Funds given to salmon recovery projects

by David Lester
Yakima Herald-Republic

 

YAKIMA, Wash. -- Salmon recovery projects totaling more than $1.8 million were awarded Tuesday in four Central Washington counties.

The state Salmon Recovery Funding Board approved the grants based on recommendations from local groups.

Statewide, the board allocated nearly $43 million to projects designed to improve fish habitat.

Central Washington is home to two species listed as threatened on the Endangered Species List: the middle Columbia River steelhead trout and bull trout.

Yakima County received the lion's share of the area funding, $1.1 million for four projects. Among them are removal of fish barriers on Cowiche Creek and Nile Creek, reconnecting Tepee Creek in the Klickitat River subbasin to its floodplain, and relocating the levee at the county's Eschbach Park, northwest of Yakima.

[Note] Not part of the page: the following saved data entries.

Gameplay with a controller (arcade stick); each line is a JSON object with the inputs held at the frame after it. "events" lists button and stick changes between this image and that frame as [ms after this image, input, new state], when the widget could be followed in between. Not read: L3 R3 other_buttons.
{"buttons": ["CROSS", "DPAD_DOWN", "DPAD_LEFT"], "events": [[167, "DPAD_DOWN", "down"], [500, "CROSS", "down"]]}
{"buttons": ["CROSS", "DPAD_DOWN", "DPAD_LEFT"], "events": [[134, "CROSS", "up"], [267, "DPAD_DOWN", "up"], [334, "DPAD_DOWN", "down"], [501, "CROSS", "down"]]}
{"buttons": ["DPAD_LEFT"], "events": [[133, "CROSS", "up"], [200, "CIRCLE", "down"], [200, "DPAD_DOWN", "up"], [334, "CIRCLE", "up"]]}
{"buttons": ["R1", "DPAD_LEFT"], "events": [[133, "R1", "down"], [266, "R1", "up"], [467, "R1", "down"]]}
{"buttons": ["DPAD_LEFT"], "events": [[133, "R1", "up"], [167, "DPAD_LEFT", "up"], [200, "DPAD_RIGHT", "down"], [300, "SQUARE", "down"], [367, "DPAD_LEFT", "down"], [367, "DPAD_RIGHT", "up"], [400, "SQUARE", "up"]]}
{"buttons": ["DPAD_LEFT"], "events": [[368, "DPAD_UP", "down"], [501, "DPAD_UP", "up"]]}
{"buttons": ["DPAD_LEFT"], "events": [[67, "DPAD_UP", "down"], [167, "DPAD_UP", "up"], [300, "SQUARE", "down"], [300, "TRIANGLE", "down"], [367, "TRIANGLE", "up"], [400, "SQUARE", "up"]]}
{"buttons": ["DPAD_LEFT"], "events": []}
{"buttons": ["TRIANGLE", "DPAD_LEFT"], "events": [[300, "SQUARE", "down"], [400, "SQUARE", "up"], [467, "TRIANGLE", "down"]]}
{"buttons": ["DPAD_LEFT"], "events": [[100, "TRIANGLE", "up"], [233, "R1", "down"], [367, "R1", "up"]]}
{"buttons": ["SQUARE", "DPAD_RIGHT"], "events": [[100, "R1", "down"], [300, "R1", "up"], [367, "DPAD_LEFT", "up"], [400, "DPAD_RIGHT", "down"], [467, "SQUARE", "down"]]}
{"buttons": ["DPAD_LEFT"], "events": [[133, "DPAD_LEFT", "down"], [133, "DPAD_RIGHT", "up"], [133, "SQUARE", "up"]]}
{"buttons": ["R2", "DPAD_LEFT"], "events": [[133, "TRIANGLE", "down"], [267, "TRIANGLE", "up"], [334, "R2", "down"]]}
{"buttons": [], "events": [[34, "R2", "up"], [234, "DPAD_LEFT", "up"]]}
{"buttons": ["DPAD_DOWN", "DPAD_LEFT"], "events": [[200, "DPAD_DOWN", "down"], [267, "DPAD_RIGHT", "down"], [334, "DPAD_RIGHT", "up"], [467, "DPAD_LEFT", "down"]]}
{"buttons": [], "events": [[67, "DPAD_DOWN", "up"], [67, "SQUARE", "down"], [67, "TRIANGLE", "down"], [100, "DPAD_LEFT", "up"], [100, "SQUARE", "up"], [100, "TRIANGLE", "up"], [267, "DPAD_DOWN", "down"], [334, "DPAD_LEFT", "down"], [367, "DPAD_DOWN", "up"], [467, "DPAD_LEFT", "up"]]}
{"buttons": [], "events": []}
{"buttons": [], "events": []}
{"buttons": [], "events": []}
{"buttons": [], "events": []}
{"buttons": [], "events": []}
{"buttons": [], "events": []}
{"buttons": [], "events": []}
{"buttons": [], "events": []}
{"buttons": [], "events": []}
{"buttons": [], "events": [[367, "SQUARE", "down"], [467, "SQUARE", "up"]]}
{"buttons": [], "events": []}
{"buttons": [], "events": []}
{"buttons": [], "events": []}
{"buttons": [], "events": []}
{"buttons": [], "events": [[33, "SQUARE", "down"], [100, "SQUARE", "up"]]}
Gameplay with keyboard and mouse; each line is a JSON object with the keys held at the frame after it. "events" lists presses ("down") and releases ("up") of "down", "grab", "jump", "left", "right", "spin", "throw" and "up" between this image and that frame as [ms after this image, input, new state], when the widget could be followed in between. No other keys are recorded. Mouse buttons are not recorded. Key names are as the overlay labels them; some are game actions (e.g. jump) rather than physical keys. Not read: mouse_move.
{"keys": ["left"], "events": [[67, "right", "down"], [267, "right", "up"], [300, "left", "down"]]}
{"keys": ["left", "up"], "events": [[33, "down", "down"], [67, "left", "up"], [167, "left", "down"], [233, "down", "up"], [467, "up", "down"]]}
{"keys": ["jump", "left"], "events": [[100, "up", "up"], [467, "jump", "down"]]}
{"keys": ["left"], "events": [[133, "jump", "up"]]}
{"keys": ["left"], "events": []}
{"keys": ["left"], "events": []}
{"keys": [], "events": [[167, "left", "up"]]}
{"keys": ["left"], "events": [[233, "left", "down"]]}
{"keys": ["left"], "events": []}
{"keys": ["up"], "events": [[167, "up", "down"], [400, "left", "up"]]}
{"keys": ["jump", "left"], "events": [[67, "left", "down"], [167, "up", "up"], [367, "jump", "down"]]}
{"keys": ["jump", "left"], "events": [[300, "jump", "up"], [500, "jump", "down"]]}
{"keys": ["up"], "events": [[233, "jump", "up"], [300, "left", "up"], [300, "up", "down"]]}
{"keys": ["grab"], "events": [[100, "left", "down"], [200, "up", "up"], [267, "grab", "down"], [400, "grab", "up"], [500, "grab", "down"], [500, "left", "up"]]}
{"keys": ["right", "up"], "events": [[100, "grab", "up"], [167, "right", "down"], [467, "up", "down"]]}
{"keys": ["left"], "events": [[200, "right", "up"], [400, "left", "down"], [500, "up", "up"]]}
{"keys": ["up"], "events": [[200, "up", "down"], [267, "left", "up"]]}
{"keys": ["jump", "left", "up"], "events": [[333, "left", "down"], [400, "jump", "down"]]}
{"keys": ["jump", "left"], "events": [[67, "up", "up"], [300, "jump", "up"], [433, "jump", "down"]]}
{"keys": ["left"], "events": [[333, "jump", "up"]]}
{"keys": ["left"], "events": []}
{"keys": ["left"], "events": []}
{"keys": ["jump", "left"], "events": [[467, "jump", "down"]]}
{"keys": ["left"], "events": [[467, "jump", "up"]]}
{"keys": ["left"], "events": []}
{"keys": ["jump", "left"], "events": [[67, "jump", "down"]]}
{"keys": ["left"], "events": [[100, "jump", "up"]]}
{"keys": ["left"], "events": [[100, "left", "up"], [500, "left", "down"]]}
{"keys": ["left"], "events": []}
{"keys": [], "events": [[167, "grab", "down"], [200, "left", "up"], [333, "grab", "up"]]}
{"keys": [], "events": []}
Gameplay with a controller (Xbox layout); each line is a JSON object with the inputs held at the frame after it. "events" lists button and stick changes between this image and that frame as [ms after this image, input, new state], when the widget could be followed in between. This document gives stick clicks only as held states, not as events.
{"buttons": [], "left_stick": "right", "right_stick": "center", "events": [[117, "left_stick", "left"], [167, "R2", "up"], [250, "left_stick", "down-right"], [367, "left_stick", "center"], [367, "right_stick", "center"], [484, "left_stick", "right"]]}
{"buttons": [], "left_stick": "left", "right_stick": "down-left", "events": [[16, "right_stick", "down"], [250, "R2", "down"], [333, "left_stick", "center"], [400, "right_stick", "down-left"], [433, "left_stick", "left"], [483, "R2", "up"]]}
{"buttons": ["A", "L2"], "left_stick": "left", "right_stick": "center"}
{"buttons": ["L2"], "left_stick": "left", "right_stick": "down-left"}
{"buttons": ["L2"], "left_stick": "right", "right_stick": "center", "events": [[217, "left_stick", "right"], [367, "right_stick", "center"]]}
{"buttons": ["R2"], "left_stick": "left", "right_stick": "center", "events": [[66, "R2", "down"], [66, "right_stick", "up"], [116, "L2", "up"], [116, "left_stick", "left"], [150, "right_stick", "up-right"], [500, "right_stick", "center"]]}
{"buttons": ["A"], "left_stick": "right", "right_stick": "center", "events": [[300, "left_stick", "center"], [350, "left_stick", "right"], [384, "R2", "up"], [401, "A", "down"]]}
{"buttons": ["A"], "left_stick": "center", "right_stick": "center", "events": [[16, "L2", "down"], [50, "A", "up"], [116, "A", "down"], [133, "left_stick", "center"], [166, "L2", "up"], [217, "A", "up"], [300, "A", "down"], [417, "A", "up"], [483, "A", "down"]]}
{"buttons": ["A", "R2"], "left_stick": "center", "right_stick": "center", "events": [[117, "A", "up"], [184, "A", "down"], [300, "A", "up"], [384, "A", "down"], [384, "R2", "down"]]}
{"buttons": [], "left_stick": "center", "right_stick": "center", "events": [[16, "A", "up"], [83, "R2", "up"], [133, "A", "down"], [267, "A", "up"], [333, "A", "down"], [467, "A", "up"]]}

The Kittitas County Conservation District will receive $328,500 to remove a small irrigation dam on the Teanaway River, northwest of Ellensburg, and modernize an irrigation delivery system.

In Klickitat County, $265,650 was awarded to purchase six acres of flood plain that salmon use to spawn.

The Benton Conservation District will receive $115,362 to install fish screens on 13 irrigation diversions.

The recovery board has approved $404 million in grants to more than 1,300 projects over the past nine years. The funding comes from the federal government and a state match generated by the sale of bonds.